Search code examples
pythonpython-2.7utf-8character-encodingstring-parsing

Remove all hex characters from string in Python


Although there are similar questions, I can't seem to find a working solution for my case:

I'm encountering some annoying hex chars in strings, e.g.

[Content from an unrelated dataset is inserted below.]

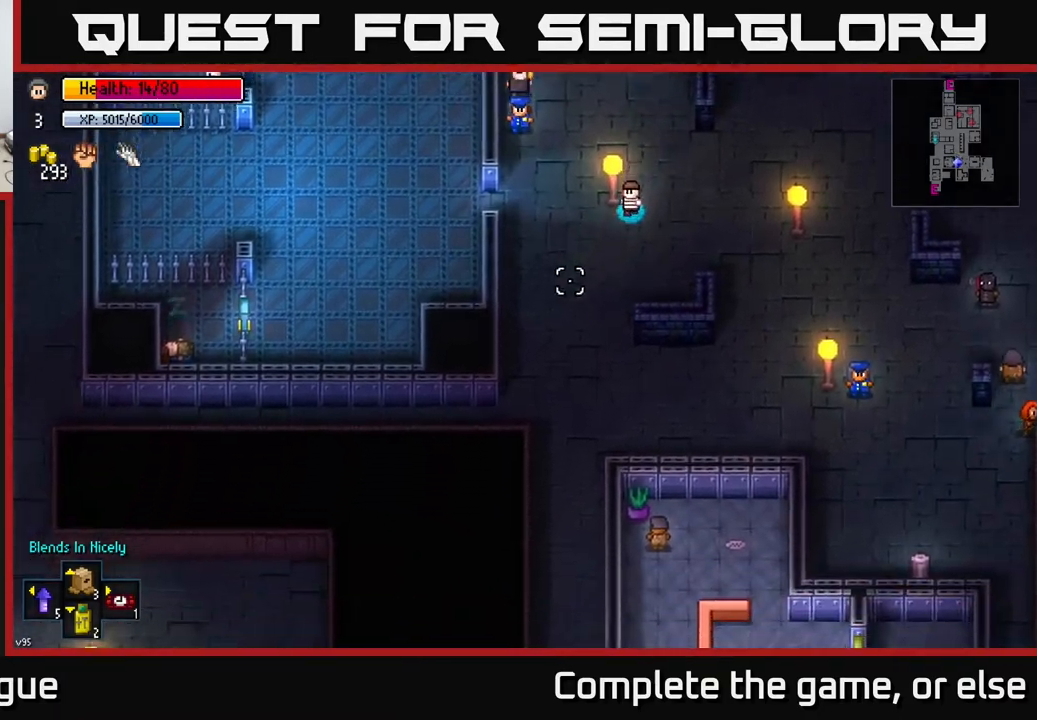
{"buttons": [], "left_stick": "up-left", "right_stick": "left", "events": [[117, "left_stick", "left"], [133, "right_stick", "left"], [250, "left_stick", "up-left"]]}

'\xe2\x80\x9chttp://www.google.com\xe2\x80\x9d blah blah#%#@$^blah'

What I need is to remove these hex \xHH characters, and them alone, in order to get the following result:

'http://www.google.com blah blah#%#@$^blah'

decoding doesn't help:

s.decode('utf8') # u'\u201chttp://www.google.com\u201d blah blah#%#@$^blah'

How can I achieve that?


Solution

  • Just remove all non-ASCII characters:

    >>> s.decode('utf8').encode('ascii', errors='ignore')
    'http://www.google.com blah blah#%#@$^blah'
    

    Other possible solution:

    >>> import string
    >>> s = '\xe2\x80\x9chttp://www.google.com\xe2\x80\x9d blah blah#%#@$^blah'
    >>> printable = set(string.printable)
    >>> filter(lambda x: x in printable, s)
    'http://www.google.com blah blah#%#@$^blah'
    

    Or use Regular expressions:

    >>> import re
    >>> re.sub(r'[^\x00-\x7f]',r'', s) 
    'http://www.google.com blah blah#%#@$^blah'
    

    Pick your favorite one.